To-do item: No pictures belong in the copy. Retype exactly, and only, the stretch of lines below from the one with "- ✅ **Automatic backup creation**" through the one with "在时刻![](img/654".

Stored data:
***
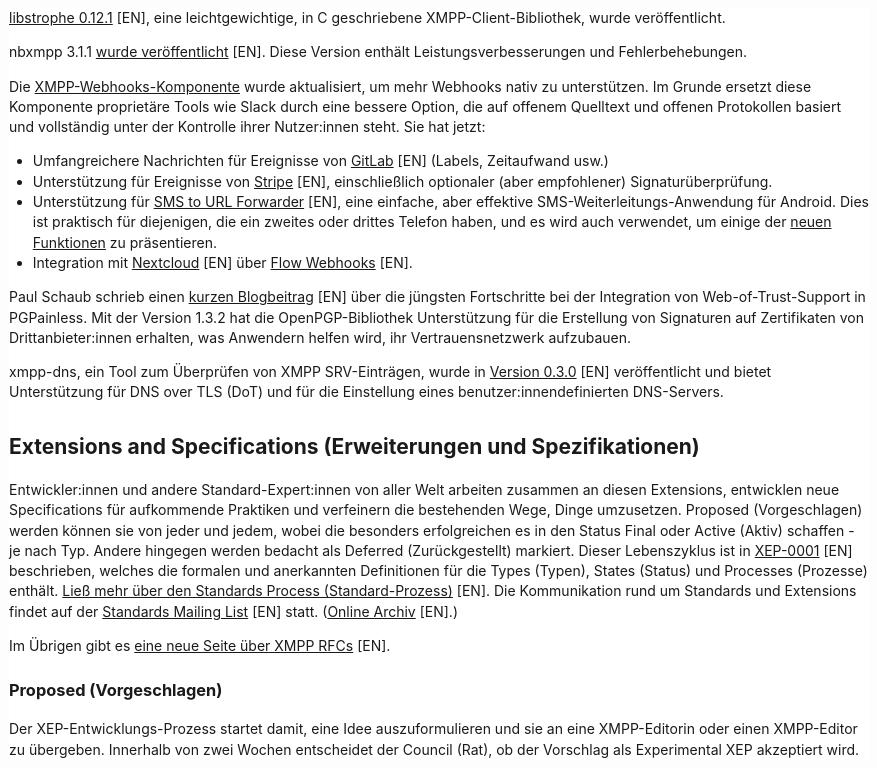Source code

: [libstrophe 0.12.1](https://github.com/strophe/libstrophe/releases/tag/0.12.1) [EN], eine leichtgewichtige, in C geschriebene XMPP-Client-Bibliothek, wurde veröffentlicht.

nbxmpp 3.1.1 [wurde veröffentlicht](https://dev.gajim.org/gajim/python-nbxmpp/-/blob/master/ChangeLog) [EN]. Diese Version enthält Leistungsverbesserungen und Fehlerbehebungen.

Die [XMPP-Webhooks-Komponente](https://gitlab.com/navlost.eu/xmpp/components/webhooks) wurde aktualisiert, um mehr Webhooks nativ zu unterstützen. Im Grunde ersetzt diese Komponente proprietäre Tools wie Slack durch eine bessere Option, die auf offenem Quelltext und offenen Protokollen basiert und vollständig unter der Kontrolle ihrer Nutzer:innen steht. Sie hat jetzt:

- Umfangreichere Nachrichten für Ereignisse von [GitLab](https://gitlab.com/) [EN] (Labels, Zeitaufwand usw.)
- Unterstützung für Ereignisse von [Stripe](https://stripe.com/) [EN], einschließlich optionaler (aber empfohlener) Signaturüberprüfung.
- Unterstützung für [SMS to URL Forwarder](https://github.com/bogkonstantin/android_income_sms_gateway_webhook) [EN], eine einfache, aber effektive SMS-Weiterleitungs-Anwendung für Android. Dies ist praktisch für diejenigen, die ein zweites oder drittes Telefon haben, und es wird auch verwendet, um einige der [neuen Funktionen](https://gitlab.com/navlost.eu/xmpp/components/webhooks/-/blob/a6b817012c6c5a0ebf3725cb0bbf5b1120291b6e/README.md#implemented-xeps) zu präsentieren.
- Integration mit [Nextcloud](https://nextcloud.com/) [EN] über [Flow Webhooks](https://github.com/kffl/nextcloud-webhooks#flow-based-outgoing-webhooks) [EN].

Paul Schaub schrieb einen [kurzen Blogbeitrag](https://blog.jabberhead.tk/2022/07/19/creating-a-web-of-trust-implementation-certify-keys-with-pgpainless/) [EN] über die jüngsten Fortschritte bei der Integration von Web-of-Trust-Support in PGPainless. Mit der Version 1.3.2 hat die OpenPGP-Bibliothek Unterstützung für die Erstellung von Signaturen auf Zertifikaten von Drittanbieter:innen erhalten, was Anwendern helfen wird, ihr Vertrauensnetzwerk aufzubauen.

xmpp-dns, ein Tool zum Überprüfen von XMPP SRV-Einträgen, wurde in [Version 0.3.0](https://salsa.debian.org/mdosch/xmpp-dns/-/releases/v0.3.0) [EN] veröffentlicht und bietet Unterstützung für DNS over TLS (DoT) und für die Einstellung eines benutzer:innendefinierten DNS-Servers.

## Extensions and Specifications (Erweiterungen und Spezifikationen)

Entwickler:innen und andere Standard-Expert:innen von aller Welt arbeiten zusammen an diesen Extensions, entwicklen neue Specifications für aufkommende Praktiken und verfeinern die bestehenden Wege, Dinge umzusetzen. Proposed (Vorgeschlagen) werden können sie von jeder und jedem, wobei die besonders erfolgreichen es in den Status Final oder Active (Aktiv) schaffen - je nach Typ. Andere hingegen werden bedacht als Deferred (Zurückgestellt) markiert. Dieser Lebenszyklus ist in [XEP-0001](https://xmpp.org/extensions/xep-0001.html)  [EN] beschrieben, welches die formalen und anerkannten Definitionen für die Types (Typen), States (Status) und Processes (Prozesse) enthält. [Ließ mehr über den Standards Process (Standard-Prozess)](https://xmpp.org/about/standards-process.html) [EN]. Die Kommunikation rund um Standards und Extensions findet auf der [Standards Mailing List](https://mail.jabber.org/mailman/listinfo/standards) [EN] statt. ([Online Archiv](https://mail.jabber.org/pipermail/standards/) [EN].)

Im Übrigen gibt es [eine neue Seite über XMPP RFCs](https://xmpp.org/rfcs/) [EN].

### Proposed (Vorgeschlagen)

Der XEP-Entwicklungs-Prozess startet damit, eine Idee auszuformulieren und sie an eine XMPP-Editorin oder einen XMPP-Editor zu übergeben. Innerhalb von zwei Wochen entscheidet der Council (Rat), ob der Vorschlag als Experimental XEP akzeptiert wird.
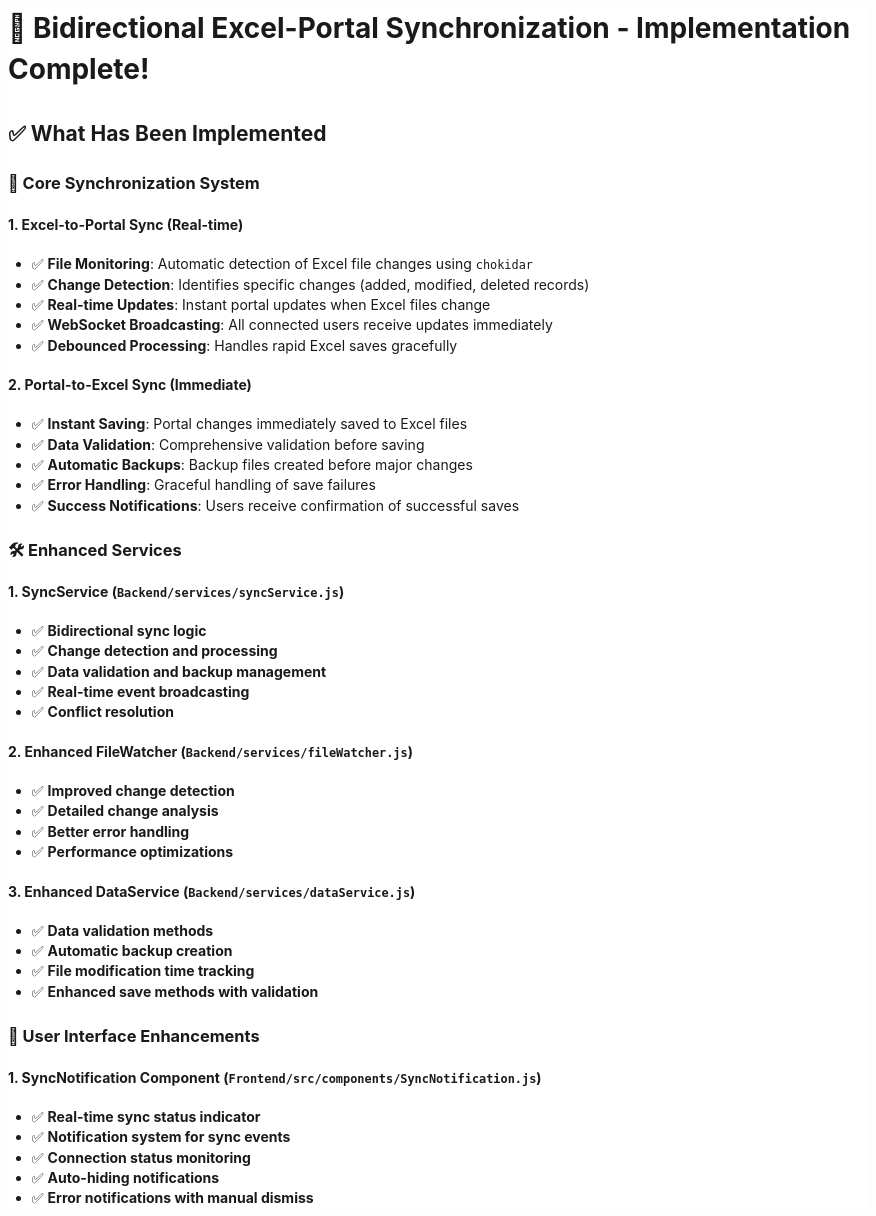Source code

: # 🎉 Bidirectional Excel-Portal Synchronization - Implementation Complete!

## ✅ What Has Been Implemented

### 🔄 Core Synchronization System

#### 1. **Excel-to-Portal Sync** (Real-time)
- ✅ **File Monitoring**: Automatic detection of Excel file changes using `chokidar`
- ✅ **Change Detection**: Identifies specific changes (added, modified, deleted records)
- ✅ **Real-time Updates**: Instant portal updates when Excel files change
- ✅ **WebSocket Broadcasting**: All connected users receive updates immediately
- ✅ **Debounced Processing**: Handles rapid Excel saves gracefully

#### 2. **Portal-to-Excel Sync** (Immediate)
- ✅ **Instant Saving**: Portal changes immediately saved to Excel files
- ✅ **Data Validation**: Comprehensive validation before saving
- ✅ **Automatic Backups**: Backup files created before major changes
- ✅ **Error Handling**: Graceful handling of save failures
- ✅ **Success Notifications**: Users receive confirmation of successful saves

### 🛠️ Enhanced Services

#### 1. **SyncService** (`Backend/services/syncService.js`)
- ✅ **Bidirectional sync logic**
- ✅ **Change detection and processing**
- ✅ **Data validation and backup management**
- ✅ **Real-time event broadcasting**
- ✅ **Conflict resolution**

#### 2. **Enhanced FileWatcher** (`Backend/services/fileWatcher.js`)
- ✅ **Improved change detection**
- ✅ **Detailed change analysis**
- ✅ **Better error handling**
- ✅ **Performance optimizations**

#### 3. **Enhanced DataService** (`Backend/services/dataService.js`)
- ✅ **Data validation methods**
- ✅ **Automatic backup creation**
- ✅ **File modification time tracking**
- ✅ **Enhanced save methods with validation**

### 🎨 User Interface Enhancements

#### 1. **SyncNotification Component** (`Frontend/src/components/SyncNotification.js`)
- ✅ **Real-time sync status indicator**
- ✅ **Notification system for sync events**
- ✅ **Connection status monitoring**
- ✅ **Auto-hiding notifications**
- ✅ **Error notifications with manual dismiss**
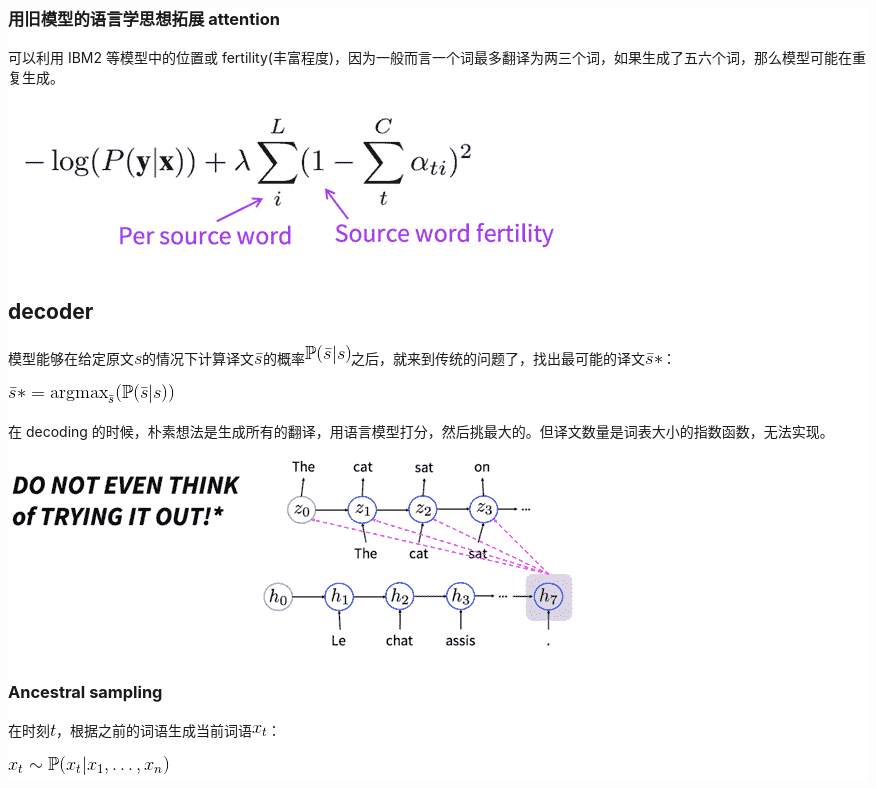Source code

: 
### 用旧模型的语言学思想拓展 attention

可以利用 IBM2 等模型中的位置或 fertility(丰富程度)，因为一般而言一个词最多翻译为两三个词，如果生成了五六个词，那么模型可能在重复生成。

![hankcs.com 2017-06-28 上午 9.50.27.png](img/48348c915910d0c90c2ce1ef541ace1c.jpg "hankcs.com 2017-06-28 上午 9.50.27.png")

## decoder

模型能够在给定原文![](img/e189ab8c296ade73c4fcd78a054a1960.jpg)的情况下计算译文![](img/9dd8842915743e0264f13a27a70fc448.jpg)的概率![](img/9576769caab70990d55fc245577387e6.jpg)之后，就来到传统的问题了，找出最可能的译文![](img/24107a3e84caf8ec79cdced0dd7b94e6.jpg)：

![](img/63153f1d4cf52385037dbdf1dccce8f7.jpg)

在 decoding 的时候，朴素想法是生成所有的翻译，用语言模型打分，然后挑最大的。但译文数量是词表大小的指数函数，无法实现。

![2017-06-28_10-03-00.png](img/0b3c750be343f3114a8ffdda0714deac.jpg "2017-06-28_10-03-00.png")

### Ancestral sampling

在时刻![](img/654b00d1036ba7f7d93e02f57fc00a75.jpg)，根据之前的词语生成当前词语![](img/22c5ed7653e3fae804006a00210327fc.jpg)：

![](img/b9c0ae12b9ed41c7885b1ea9a296ec90.jpg)
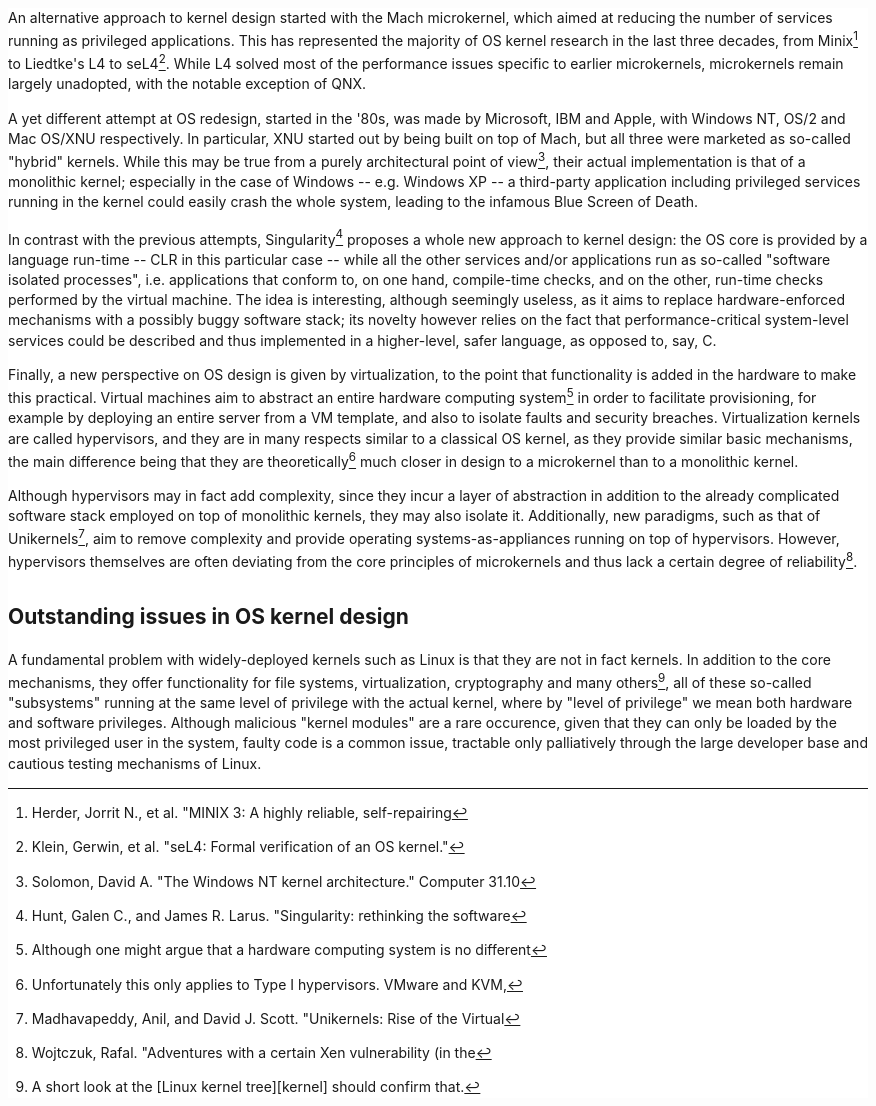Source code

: An alternative approach to kernel design started with the Mach microkernel,
which aimed at reducing the number of services running as privileged
applications. This has represented the majority of OS kernel research in the
last three decades, from Minix[^4] to Liedtke's L4 to seL4[^5]. While L4 solved
most of the performance issues specific to earlier microkernels, microkernels
remain largely unadopted, with the notable exception of QNX.

A yet different attempt at OS redesign, started in the '80s, was made by
Microsoft, IBM and Apple, with Windows NT, OS/2 and Mac OS/XNU respectively. In
particular, XNU started out by being built on top of Mach, but all three were
marketed as so-called "hybrid" kernels. While this may be true from a purely
architectural point of view[^6], their actual implementation is that of a
monolithic kernel; especially in the case of Windows -- e.g. Windows XP -- a
third-party application including privileged services running in the kernel
could easily crash the whole system, leading to the infamous Blue Screen of
Death.

In contrast with the previous attempts, Singularity[^7] proposes a whole new
approach to kernel design: the OS core is provided by a language run-time --
CLR in this particular case -- while all the other services and/or applications
run as so-called "software isolated processes", i.e. applications that conform
to, on one hand, compile-time checks, and on the other, run-time checks
performed by the virtual machine. The idea is interesting, although seemingly
useless, as it aims to replace hardware-enforced mechanisms with a possibly
buggy software stack; its novelty however relies on the fact that
performance-critical system-level services could be described and thus
implemented in a higher-level, safer language, as opposed to, say, C.

Finally, a new perspective on OS design is given by virtualization, to the
point that functionality is added in the hardware to make this practical.
Virtual machines aim to abstract an entire hardware computing system[^8] in
order to facilitate provisioning, for example by deploying an entire server
from a VM template, and also to isolate faults and security breaches.
Virtualization kernels are called hypervisors, and they are in many respects
similar to a classical OS kernel, as they provide similar basic mechanisms, the
main difference being that they are theoretically[^9] much closer in design to
a microkernel than to a monolithic kernel.

Although hypervisors may in fact add complexity, since they incur a layer of
abstraction in addition to the already complicated software stack employed on
top of monolithic kernels, they may also isolate it. Additionally, new
paradigms, such as that of Unikernels[^10], aim to remove complexity and
provide operating systems-as-appliances running on top of hypervisors. However,
hypervisors themselves are often deviating from the core principles of
microkernels and thus lack a certain degree of reliability[^11].

## Outstanding issues in OS kernel design

A fundamental problem with widely-deployed kernels such as Linux is that they
are not in fact kernels. In addition to the core mechanisms, they offer
functionality for file systems, virtualization, cryptography and many
others[^12], all of these so-called "subsystems" running at the same level of
privilege with the actual kernel, where by "level of privilege" we mean both
hardware and software privileges. Although malicious "kernel modules" are a
rare occurence, given that they can only be loaded by the most privileged user
in the system, faulty code is a common issue, tractable only palliatively
through the large developer base and cautious testing mechanisms of Linux.


[^1]: Liedtke, Jochen. On micro-kernel construction. Vol. 29. No. 5. ACM, 1995.
[^2]: Ritchie, O. M., and Ken Thompson. "The UNIX time-sharing system." Bell
[^3]: [POSIX.1-2008][posix]
[^4]: Herder, Jorrit N., et al. "MINIX 3: A highly reliable, self-repairing
[^5]: Klein, Gerwin, et al. "seL4: Formal verification of an OS kernel."
[^6]: Solomon, David A. "The Windows NT kernel architecture." Computer 31.10
[^7]: Hunt, Galen C., and James R. Larus. "Singularity: rethinking the software
[^8]: Although one might argue that a hardware computing system is no different
[^9]: Unfortunately this only applies to Type I hypervisors. VMware and KVM,
[^10]: Madhavapeddy, Anil, and David J. Scott. "Unikernels: Rise of the Virtual
[^11]: Wojtczuk, Rafal. "Adventures with a certain Xen vulnerability (in the
[^12]: A short look at the [Linux kernel tree][kernel] should confirm that.
[^13]: The author would like to note that this cost is most probably still
[^14]: Elkaduwe, Dhammika, Gerwin Klein, and Kevin Elphinstone. "Verified
[^15]: [http://www.openmirage.org][mirage]
[^16]: [The Rust Programming Language][rust]
[^17]: [SPARK 2014][spark]
[posix]: http://pubs.opengroup.org/onlinepubs/9699919799/
[kernel]: https://git.kernel.org/cgit/linux/kernel/git/torvalds/linux.git/tree/
[mirage]: http://www.openmirage.org/
[rust]: http://www.rust-lang.org/
[spark]: http://www.spark-2014.org/about/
***
Solution to the problem:
- ✅ **Automatic backup creation**
- ✅ **File modification time tracking**
- ✅ **Enhanced save methods with validation**

### 🎨 User Interface Enhancements

#### 1. **SyncNotification Component** (`Frontend/src/components/SyncNotification.js`)
- ✅ **Real-time sync status indicator**
- ✅ **Notification system for sync events**
- ✅ **Connection status monitoring**
- ✅ **Auto-hiding notifications**
- ✅ **Error notifications with manual dismiss**
Source code

: 
### 用旧模型的语言学思想拓展 attention

可以利用 IBM2 等模型中的位置或 fertility(丰富程度)，因为一般而言一个词最多翻译为两三个词，如果生成了五六个词，那么模型可能在重复生成。

![hankcs.com 2017-06-28 上午 9.50.27.png](img/48348c915910d0c90c2ce1ef541ace1c.jpg "hankcs.com 2017-06-28 上午 9.50.27.png")

## decoder

模型能够在给定原文![](img/e189ab8c296ade73c4fcd78a054a1960.jpg)的情况下计算译文![](img/9dd8842915743e0264f13a27a70fc448.jpg)的概率![](img/9576769caab70990d55fc245577387e6.jpg)之后，就来到传统的问题了，找出最可能的译文![](img/24107a3e84caf8ec79cdced0dd7b94e6.jpg)：

![](img/63153f1d4cf52385037dbdf1dccce8f7.jpg)

在 decoding 的时候，朴素想法是生成所有的翻译，用语言模型打分，然后挑最大的。但译文数量是词表大小的指数函数，无法实现。

![2017-06-28_10-03-00.png](img/0b3c750be343f3114a8ffdda0714deac.jpg "2017-06-28_10-03-00.png")

### Ancestral sampling

在时刻![](img/654b00d1036ba7f7d93e02f57fc00a75.jpg)，根据之前的词语生成当前词语![](img/22c5ed7653e3fae804006a00210327fc.jpg)：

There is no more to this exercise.